Saved entries:
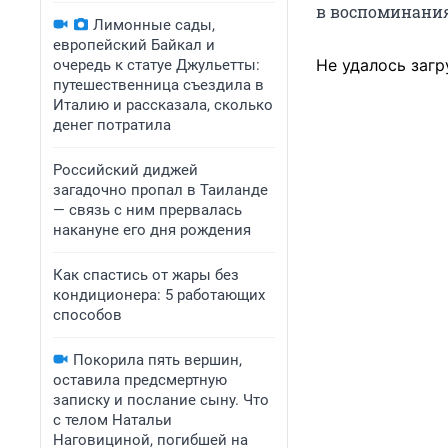
в воспоминания 
Лимонные сады,
европейский Байкал и
Не удалось загр
очередь к статуе Джульетты:
путешественница съездила в
Италию и рассказала, сколько
денег потратила
Российский диджей
загадочно пропал в Таиланде
— связь с ним прервалась
накануне его дня рождения
Как спастись от жары без
кондиционера: 5 работающих
способов
Покорила пять вершин,
оставила предсмертную
записку и послание сыну. Что
с телом Натальи
Наговициной, погибшей на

EXERCISE AIM:
With the pictures set aside, repeat every entry above exactly.

EXERCISE RESULT:
в воспоминания 
Лимонные сады,
европейский Байкал и
Не удалось загр
очередь к статуе Джульетты:
путешественница съездила в
Италию и рассказала, сколько
денег потратила
Российский диджей
загадочно пропал в Таиланде
— связь с ним прервалась
накануне его дня рождения
Как спастись от жары без
кондиционера: 5 работающих
способов
Покорила пять вершин,
оставила предсмертную
записку и послание сыну. Что
с телом Натальи
Наговициной, погибшей на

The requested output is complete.